EXERCISE DETAILS>
Using the listing below, keep only the lines with the word "چیزیں" and copy them.

EXERCISE DATA>
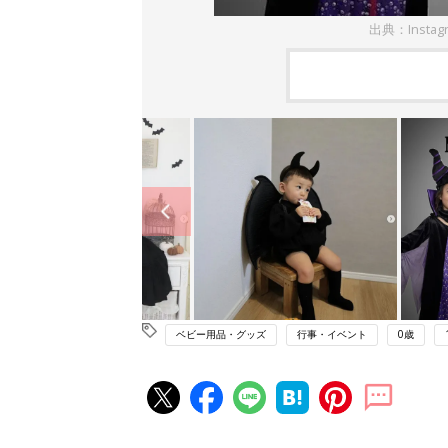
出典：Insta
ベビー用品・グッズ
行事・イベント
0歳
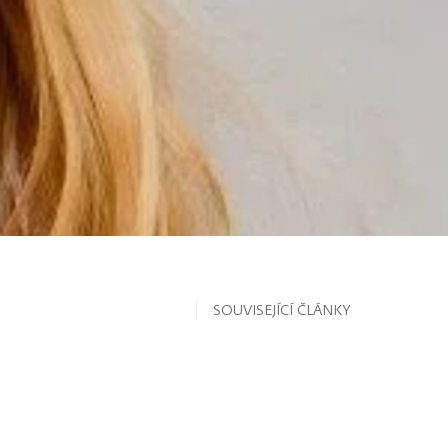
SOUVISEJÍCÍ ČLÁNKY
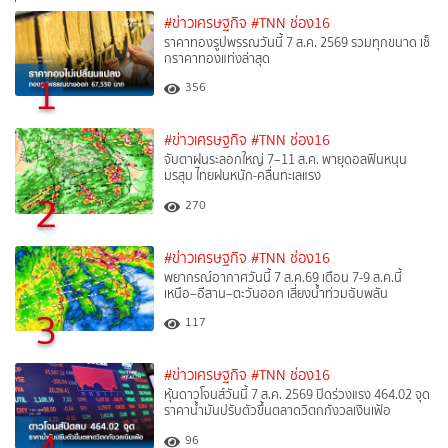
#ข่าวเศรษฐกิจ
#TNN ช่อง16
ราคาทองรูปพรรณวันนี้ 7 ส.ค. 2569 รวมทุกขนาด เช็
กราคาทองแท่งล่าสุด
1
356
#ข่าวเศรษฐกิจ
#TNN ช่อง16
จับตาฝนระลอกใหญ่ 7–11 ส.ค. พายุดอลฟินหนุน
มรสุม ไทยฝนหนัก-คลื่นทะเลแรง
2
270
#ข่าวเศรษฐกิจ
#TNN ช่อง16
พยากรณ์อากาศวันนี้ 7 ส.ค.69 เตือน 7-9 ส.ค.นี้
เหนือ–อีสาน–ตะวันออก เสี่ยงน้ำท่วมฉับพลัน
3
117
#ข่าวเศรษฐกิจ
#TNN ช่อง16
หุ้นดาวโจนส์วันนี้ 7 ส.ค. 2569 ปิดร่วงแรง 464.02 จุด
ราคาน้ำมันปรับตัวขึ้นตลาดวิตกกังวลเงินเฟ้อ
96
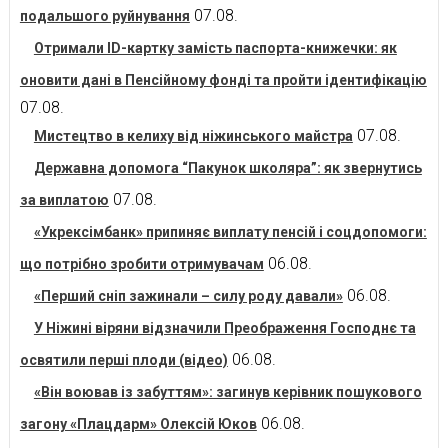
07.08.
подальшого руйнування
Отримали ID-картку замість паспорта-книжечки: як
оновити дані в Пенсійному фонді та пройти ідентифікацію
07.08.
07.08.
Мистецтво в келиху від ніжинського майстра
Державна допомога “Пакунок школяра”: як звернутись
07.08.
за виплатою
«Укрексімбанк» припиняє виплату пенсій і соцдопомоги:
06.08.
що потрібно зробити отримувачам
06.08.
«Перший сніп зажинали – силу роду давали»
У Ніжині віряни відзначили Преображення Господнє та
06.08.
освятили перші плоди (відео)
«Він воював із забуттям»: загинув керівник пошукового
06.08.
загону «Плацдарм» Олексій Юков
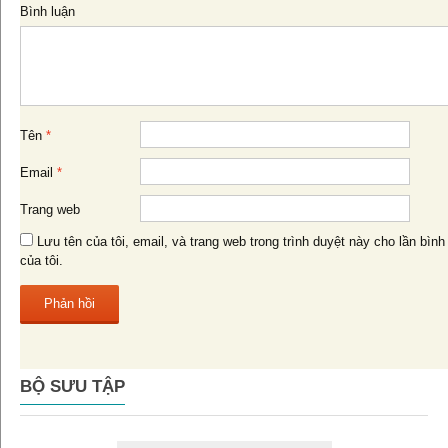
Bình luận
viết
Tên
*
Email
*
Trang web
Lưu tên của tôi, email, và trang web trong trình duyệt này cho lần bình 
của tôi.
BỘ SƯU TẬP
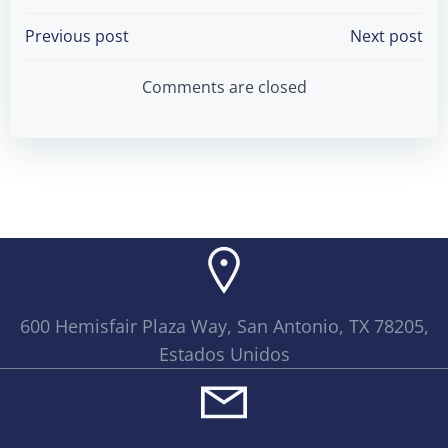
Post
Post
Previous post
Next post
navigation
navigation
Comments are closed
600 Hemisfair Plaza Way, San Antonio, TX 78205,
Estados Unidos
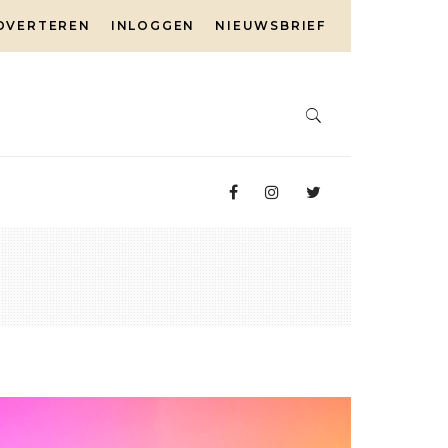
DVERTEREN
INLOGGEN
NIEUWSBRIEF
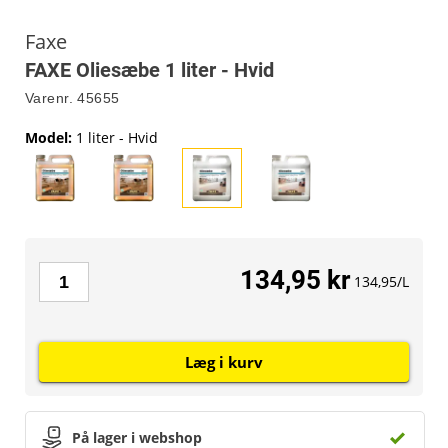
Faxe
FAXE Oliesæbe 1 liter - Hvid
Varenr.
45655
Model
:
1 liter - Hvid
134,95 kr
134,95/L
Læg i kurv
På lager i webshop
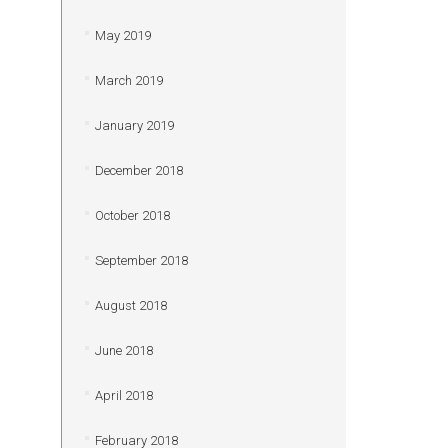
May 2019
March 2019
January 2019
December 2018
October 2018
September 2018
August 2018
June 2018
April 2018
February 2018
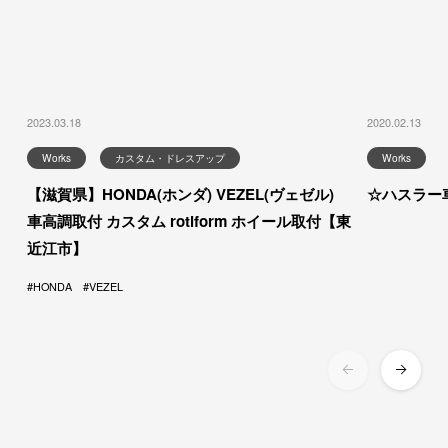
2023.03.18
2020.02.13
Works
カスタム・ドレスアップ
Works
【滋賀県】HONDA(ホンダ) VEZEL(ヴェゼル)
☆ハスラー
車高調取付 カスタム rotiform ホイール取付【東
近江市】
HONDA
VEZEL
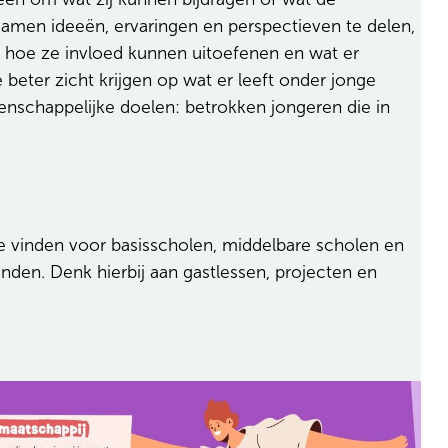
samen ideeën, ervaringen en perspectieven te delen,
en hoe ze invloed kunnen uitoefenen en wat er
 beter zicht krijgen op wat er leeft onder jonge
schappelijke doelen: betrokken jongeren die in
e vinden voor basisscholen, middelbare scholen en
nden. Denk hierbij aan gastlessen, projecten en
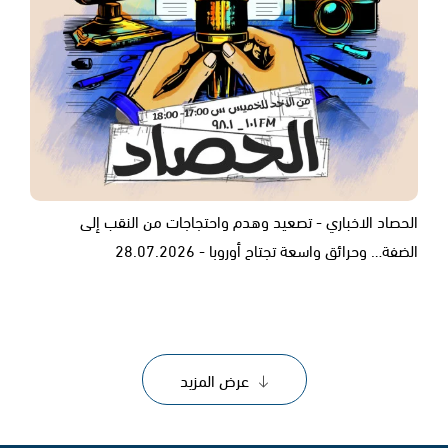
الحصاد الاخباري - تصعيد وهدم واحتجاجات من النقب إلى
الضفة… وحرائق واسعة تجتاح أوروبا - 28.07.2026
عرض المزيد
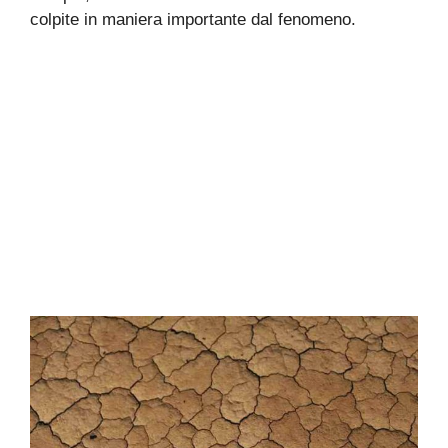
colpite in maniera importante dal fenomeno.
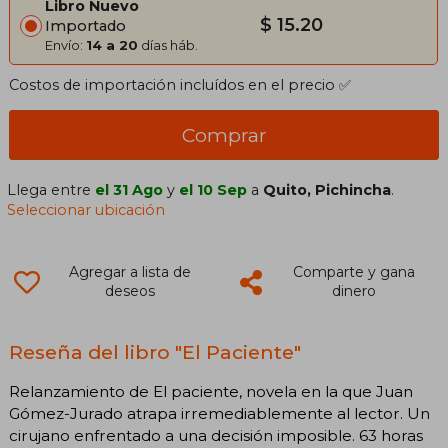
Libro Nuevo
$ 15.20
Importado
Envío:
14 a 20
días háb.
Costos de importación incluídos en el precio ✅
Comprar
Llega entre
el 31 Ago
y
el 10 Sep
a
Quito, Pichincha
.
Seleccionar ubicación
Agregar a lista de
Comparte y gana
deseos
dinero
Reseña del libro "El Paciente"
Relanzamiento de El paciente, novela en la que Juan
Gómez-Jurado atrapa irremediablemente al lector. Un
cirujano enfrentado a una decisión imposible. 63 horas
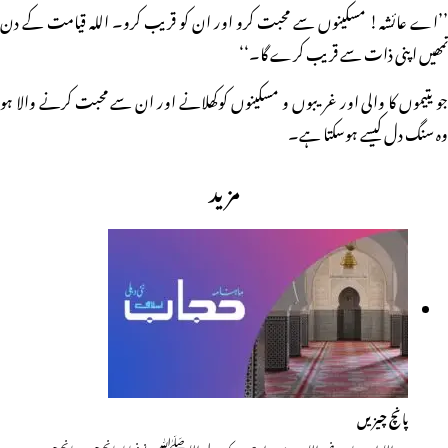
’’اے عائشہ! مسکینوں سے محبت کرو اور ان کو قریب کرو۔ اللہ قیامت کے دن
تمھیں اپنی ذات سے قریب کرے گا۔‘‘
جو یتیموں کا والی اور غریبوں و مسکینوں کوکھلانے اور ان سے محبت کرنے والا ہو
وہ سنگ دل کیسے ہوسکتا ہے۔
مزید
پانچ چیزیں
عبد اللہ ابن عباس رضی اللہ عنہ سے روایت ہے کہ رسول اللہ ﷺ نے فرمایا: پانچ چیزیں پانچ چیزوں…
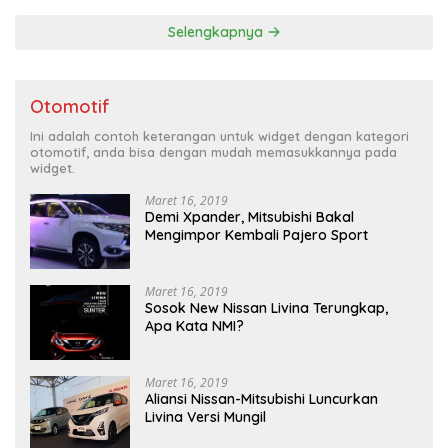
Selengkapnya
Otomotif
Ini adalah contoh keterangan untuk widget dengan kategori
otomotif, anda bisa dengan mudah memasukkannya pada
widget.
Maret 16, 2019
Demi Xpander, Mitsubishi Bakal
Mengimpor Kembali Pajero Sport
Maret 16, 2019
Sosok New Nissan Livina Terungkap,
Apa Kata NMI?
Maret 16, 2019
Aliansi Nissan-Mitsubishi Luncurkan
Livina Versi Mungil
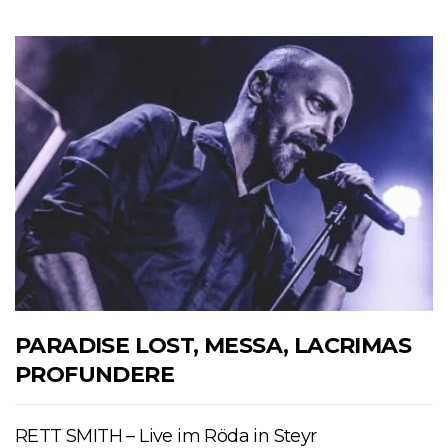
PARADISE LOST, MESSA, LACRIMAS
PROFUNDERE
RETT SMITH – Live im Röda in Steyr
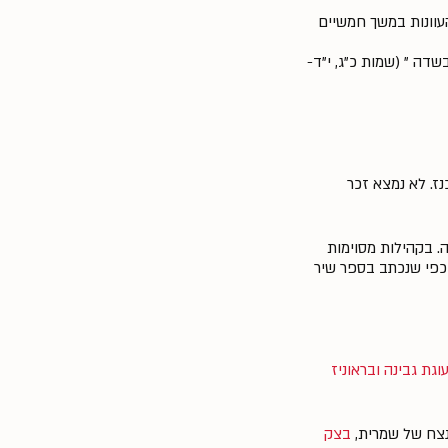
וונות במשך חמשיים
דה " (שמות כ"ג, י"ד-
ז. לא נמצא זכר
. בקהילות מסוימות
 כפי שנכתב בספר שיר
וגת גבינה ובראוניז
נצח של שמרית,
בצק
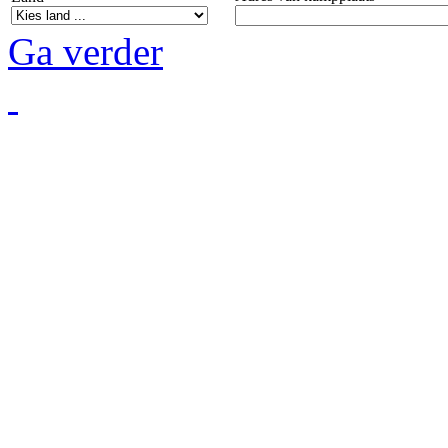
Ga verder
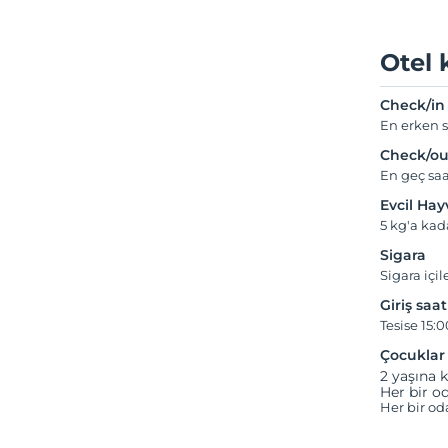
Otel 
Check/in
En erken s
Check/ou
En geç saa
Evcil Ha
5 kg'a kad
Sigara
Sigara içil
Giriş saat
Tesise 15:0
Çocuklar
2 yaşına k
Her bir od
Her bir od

REPLY>
پانچ چیزیں
عبد اللہ ابن عباس رضی اللہ عنہ سے روایت ہے کہ رسول اللہ ﷺ نے فرمایا: پانچ چیزیں پانچ چیزوں…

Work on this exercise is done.